The medication hit her trachea like cold water on a burn. Not instant relief — never instant — but the promise of it. The beginning of a door opening, millimeter by millimeter, in a wall that had been trying to seal itself shut. She pressed again. Inhaled again. Held it.

Counted.

One. Two. Three.

Four.

Five.

The corridor of her windpipe widened, reluctantly, like a road being cleared after a storm.

Air — actual air, not the thin, whistling parody she’d been subsisting on — reached her lungs. The black spots at the edges of her vision began to retreat.

She slid down the wall and sat on the floor, back against the plaster, inhaler clutched in one fist, the other hand covering her nose and mouth to filter the pollen that was still, even now, floating gently through the sunlit air like something from a painting.

She had almost died.
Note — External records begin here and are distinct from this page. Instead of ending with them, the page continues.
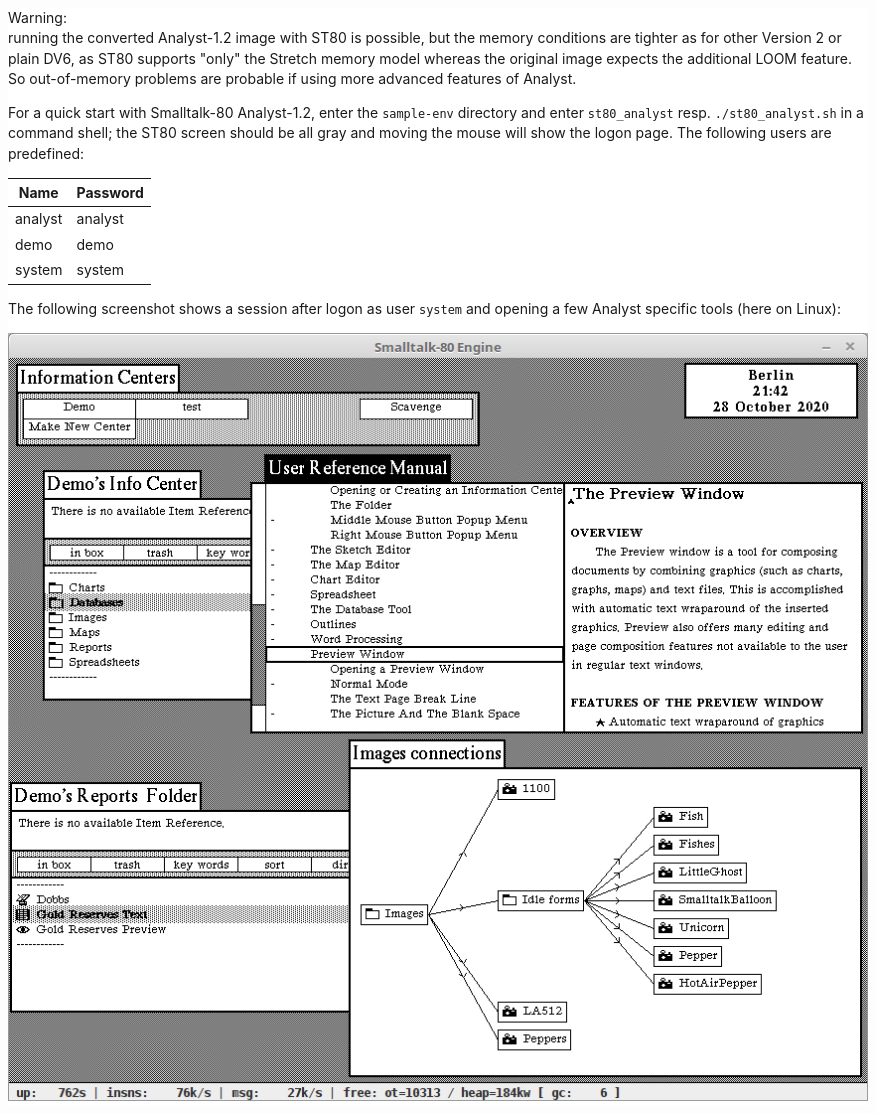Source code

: Warning:    
running the converted Analyst-1.2 image with ST80 is possible, but the memory conditions are tighter as for other Version 2
or plain DV6, as ST80 supports "only" the Stretch memory model whereas the original image expects the additional LOOM feature.
So out-of-memory problems are probable if using more advanced features of Analyst.

For a quick start with Smalltalk-80 Analyst-1.2, enter the `sample-env` directory and enter `st80_analyst` resp.
`./st80_analyst.sh` in a command shell; the ST80 screen should be all gray and moving the mouse will show the logon
page. The following users are predefined:

Name|Password
----|--------
analyst|analyst
demo|demo
system|system

The following screenshot shows a session after logon as user `system` and opening a few Analyst specific tools
(here on Linux):

![Analyst-1.2 screenshot](st80x-snapshot-analyst-in-sample-env.png)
That was the fact of it, stripped of drama — she had almost died in her own living room, in a house she shared with two men who had once jumped fences and cut class to reach her during an attack, who had memorized the location of every inhaler in every room, who had known about her allergies since they were children.
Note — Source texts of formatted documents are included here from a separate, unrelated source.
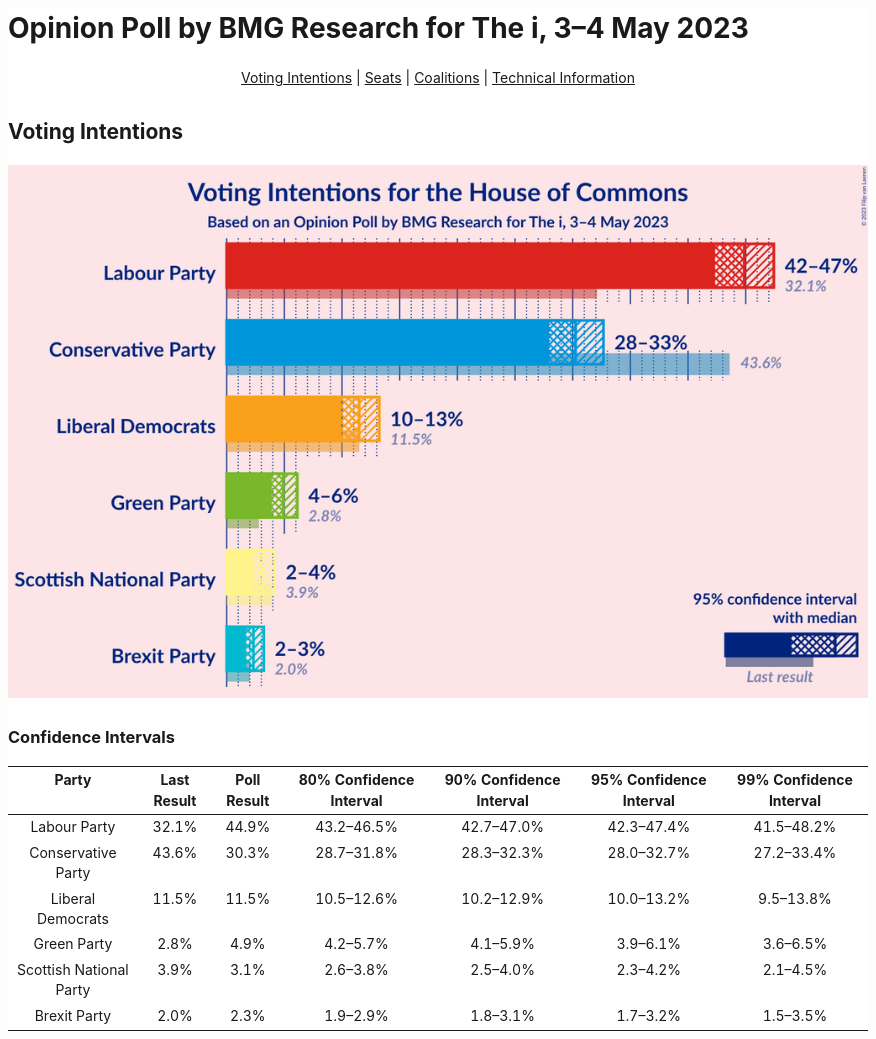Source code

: # Opinion Poll by BMG Research for The i, 3–4 May 2023

<p align="center"><a href="#voting-intentions">Voting Intentions</a> | <a href="#seats">Seats</a> | <a href="#coalitions">Coalitions</a> | <a href="#technical-information">Technical Information</a></p>

## Voting Intentions

![Graph with voting intentions not yet produced](2023-05-04-BMGResearch.png "Voting Intentions")

### Confidence Intervals

| Party | Last Result | Poll Result | 80% Confidence Interval | 90% Confidence Interval | 95% Confidence Interval | 99% Confidence Interval |
|:-----:|:-----------:|:-----------:|:-----------------------:|:-----------------------:|:-----------------------:|:-----------------------:|
| Labour Party | 32.1% | 44.9% | 43.2–46.5% |42.7–47.0% |42.3–47.4% |41.5–48.2% |
| Conservative Party | 43.6% | 30.3% | 28.7–31.8% |28.3–32.3% |28.0–32.7% |27.2–33.4% |
| Liberal Democrats | 11.5% | 11.5% | 10.5–12.6% |10.2–12.9% |10.0–13.2% |9.5–13.8% |
| Green Party | 2.8% | 4.9% | 4.2–5.7% |4.1–5.9% |3.9–6.1% |3.6–6.5% |
| Scottish National Party | 3.9% | 3.1% | 2.6–3.8% |2.5–4.0% |2.3–4.2% |2.1–4.5% |
| Brexit Party | 2.0% | 2.3% | 1.9–2.9% |1.8–3.1% |1.7–3.2% |1.5–3.5% |
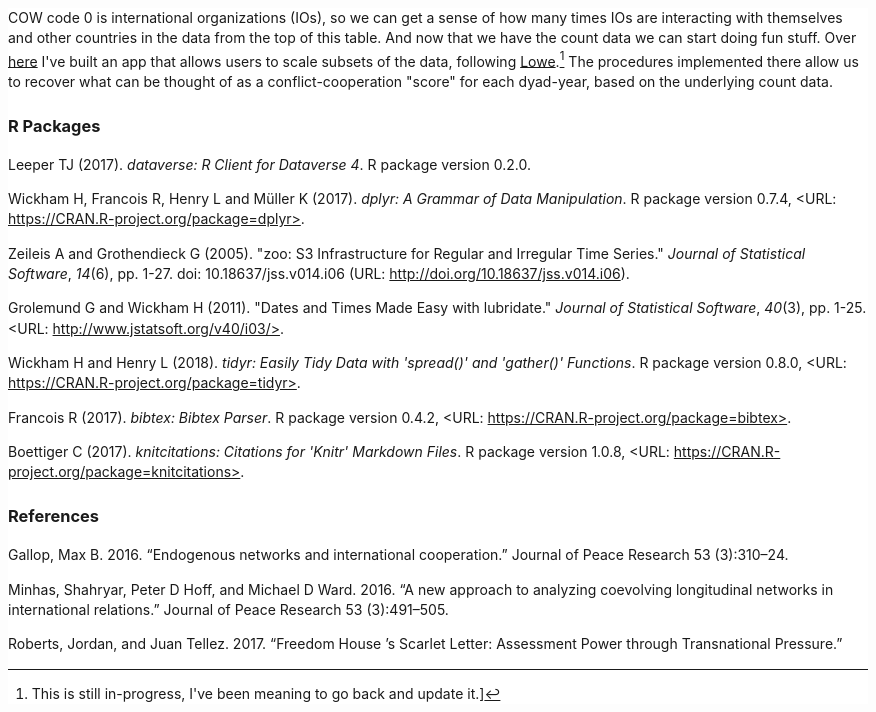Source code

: COW code 0 is international organizations (IOs), so we can get a sense of how many times IOs are interacting with themselves and other countries in the data from the top of this table. And now that we have the count data we can start doing fun stuff. Over [here](https://github.com/brendancooley/icews-explorer) I've built an app that allows users to scale subsets of the data, following [Lowe](http://dl.conjugateprior.org/preprints/mmfed.pdf).[^2] The procedures implemented there allow us to recover what can be thought of as a conflict-cooperation "score" for each dyad-year, based on the underlying count data.

[^2]: This is still in-progress, I've been meaning to go back and update it.]

### R Packages

Leeper TJ (2017). _dataverse: R Client for Dataverse 4_. R package
version 0.2.0.

Wickham H, Francois R, Henry L and Müller K (2017). _dplyr: A
Grammar of Data Manipulation_. R package version 0.7.4, <URL:
https://CRAN.R-project.org/package=dplyr>.

Zeileis A and Grothendieck G (2005). "zoo: S3 Infrastructure for
Regular and Irregular Time Series." _Journal of Statistical
Software_, *14*(6), pp. 1-27. doi: 10.18637/jss.v014.i06 (URL:
http://doi.org/10.18637/jss.v014.i06).

Grolemund G and Wickham H (2011). "Dates and Times Made Easy with
lubridate." _Journal of Statistical Software_, *40*(3), pp. 1-25.
<URL: http://www.jstatsoft.org/v40/i03/>.

Wickham H and Henry L (2018). _tidyr: Easily Tidy Data with
'spread()' and 'gather()' Functions_. R package version 0.8.0,
<URL: https://CRAN.R-project.org/package=tidyr>.

Francois R (2017). _bibtex: Bibtex Parser_. R package version
0.4.2, <URL: https://CRAN.R-project.org/package=bibtex>.

Boettiger C (2017). _knitcitations: Citations for 'Knitr' Markdown
Files_. R package version 1.0.8, <URL:
https://CRAN.R-project.org/package=knitcitations>.

### References

Gallop, Max B. 2016. “Endogenous networks and international cooperation.” Journal of Peace Research 53 (3):310–24.

Minhas, Shahryar, Peter D Hoff, and Michael D Ward. 2016. “A new approach to analyzing coevolving longitudinal networks in international relations.” Journal of Peace Research 53 (3):491–505.

Roberts, Jordan, and Juan Tellez. 2017. “Freedom House ’s Scarlet Letter: Assessment Power through Transnational Pressure.”

[^1]: Please feel free point out others I'm missing!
And they were picking up flowers.

Callum’s voice came from somewhere in the wreckage, still focused on the floor, still not looking at her.
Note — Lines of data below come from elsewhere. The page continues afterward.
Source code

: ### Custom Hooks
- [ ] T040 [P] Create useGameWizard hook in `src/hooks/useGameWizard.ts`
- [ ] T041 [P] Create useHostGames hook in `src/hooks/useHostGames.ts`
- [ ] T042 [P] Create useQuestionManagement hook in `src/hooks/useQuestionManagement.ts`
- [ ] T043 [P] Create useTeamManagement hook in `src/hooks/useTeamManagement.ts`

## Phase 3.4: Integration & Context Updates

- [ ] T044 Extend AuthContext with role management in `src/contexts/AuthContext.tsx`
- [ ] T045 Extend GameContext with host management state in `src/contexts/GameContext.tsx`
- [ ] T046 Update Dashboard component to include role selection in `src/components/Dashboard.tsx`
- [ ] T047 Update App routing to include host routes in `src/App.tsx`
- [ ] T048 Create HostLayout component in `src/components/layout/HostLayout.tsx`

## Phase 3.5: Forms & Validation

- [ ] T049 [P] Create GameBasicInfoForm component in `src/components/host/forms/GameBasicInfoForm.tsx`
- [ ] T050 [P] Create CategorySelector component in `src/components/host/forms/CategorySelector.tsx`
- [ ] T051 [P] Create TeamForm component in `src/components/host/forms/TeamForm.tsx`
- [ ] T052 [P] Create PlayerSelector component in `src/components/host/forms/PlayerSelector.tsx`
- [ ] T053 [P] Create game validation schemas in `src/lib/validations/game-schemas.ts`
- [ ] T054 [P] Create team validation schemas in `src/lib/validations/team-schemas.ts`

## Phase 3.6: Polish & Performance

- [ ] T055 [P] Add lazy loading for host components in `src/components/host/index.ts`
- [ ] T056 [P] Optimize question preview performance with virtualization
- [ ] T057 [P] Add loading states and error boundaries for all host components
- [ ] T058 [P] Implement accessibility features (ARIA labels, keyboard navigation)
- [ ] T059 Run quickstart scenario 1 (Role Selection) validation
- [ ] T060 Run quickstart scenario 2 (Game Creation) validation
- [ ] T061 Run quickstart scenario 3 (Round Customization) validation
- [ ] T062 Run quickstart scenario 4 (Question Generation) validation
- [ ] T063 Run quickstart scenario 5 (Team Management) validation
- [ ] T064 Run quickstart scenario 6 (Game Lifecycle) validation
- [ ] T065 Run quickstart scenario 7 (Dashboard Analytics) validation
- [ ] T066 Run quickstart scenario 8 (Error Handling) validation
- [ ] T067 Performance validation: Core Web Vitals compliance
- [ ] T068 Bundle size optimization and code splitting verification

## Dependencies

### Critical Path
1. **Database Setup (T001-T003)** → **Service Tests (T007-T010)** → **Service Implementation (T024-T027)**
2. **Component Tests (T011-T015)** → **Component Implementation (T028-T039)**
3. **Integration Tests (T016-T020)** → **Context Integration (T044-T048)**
“Is this how you deal with Bridget? She brought these flowers for us and you broke them p>

Declan, cradling a handful of damp roses, his knees wet with flower water: “Lara, I’ve noticed you’ve become completely irrational lately. What’s happened to you p>

Lara pressed the inhaler against her forehead. The plastic was cool. Her pulse was still hammering — a hundred and forty beats per minute, maybe more, her heart doing the work her lungs had refused.

She closed her eyes.

She took one more breath — slow, deliberate, tasting the antiseptic tang of the medication and beneath it, faintly, the sweet rot of lilies — and she thought: twelve more days.

Leave a Reply

Your email address will not be published. Required fields are marked *

I Gave Them 20 Years They Replaced Me in 30 Days Chapter 9 Read Online Free

I Gave Them 20 Years They Replaced Me in 30 Days webtoon has quickly captured the attention of readers who enjoy emotionally charged stories centered on betrayal, resilience, and personal reinvention. Many fans actively search for I Gave Them 20 Years They Replaced Me in 30 Days light novel pub editions because they want a deeper exploration of character psychology and long-term consequences. Readers who prefer flexibility often choose I Gave Them 20 Years They Replaced Me in 30 Days read online to follow the story at their own pace. With growing interest in I Gave Them 20 Years They Replaced Me in 30 Days free read online, the novel continues to trend among audiences seeking relatable workplace and relationship drama that reflects real-life struggles.As popularity grows, more users look for I Gave Them 20 Years They Replaced Me in 30 Days read options that provide easy access without complicated barriers. Searches such as I Gave Them 20 Years They Replaced Me in 30 Days Read online free and I Gave Them 20 Years They Replaced Me in 30 Days online show how demand is shifting toward convenience and accessibility. Many readers also explore I Gave Them 20 Years They Replaced Me in 30 Days free read and I Gave Them 20 Years They Replaced Me in 30 Days read free when discovering new chapters or revisiting powerful moments. Emphasizing emotional realism, I Gave Them 20 Years They Replaced Me in 30 Days free content attracts readers who value meaningful storytelling over superficial drama.For long-term fans, I Gave Them 20 Years They Replaced Me in 30 Days novel stands out as a compelling reflection on loyalty, sacrifice, and self-worth. Readers frequently search for I Gave Them 20 Years They Replaced Me in 30 Days online free to continue following the protagonist’s journey across multiple devices. The consistent rise in queries like I Gave Them 20 Years They Replaced Me in 30 Days online and I Gave Them 20 Years They Replaced Me in 30 Days read highlights its expanding global reach. Many communities recommend I Gave Them 20 Years They Replaced Me in 30 Days Read Online as a reliable way to stay connected to the story, and I Gave Them 20 Years They Replaced Me in 30 Days Read Online continues to gain visibility as readers share and discuss its impactful narrative.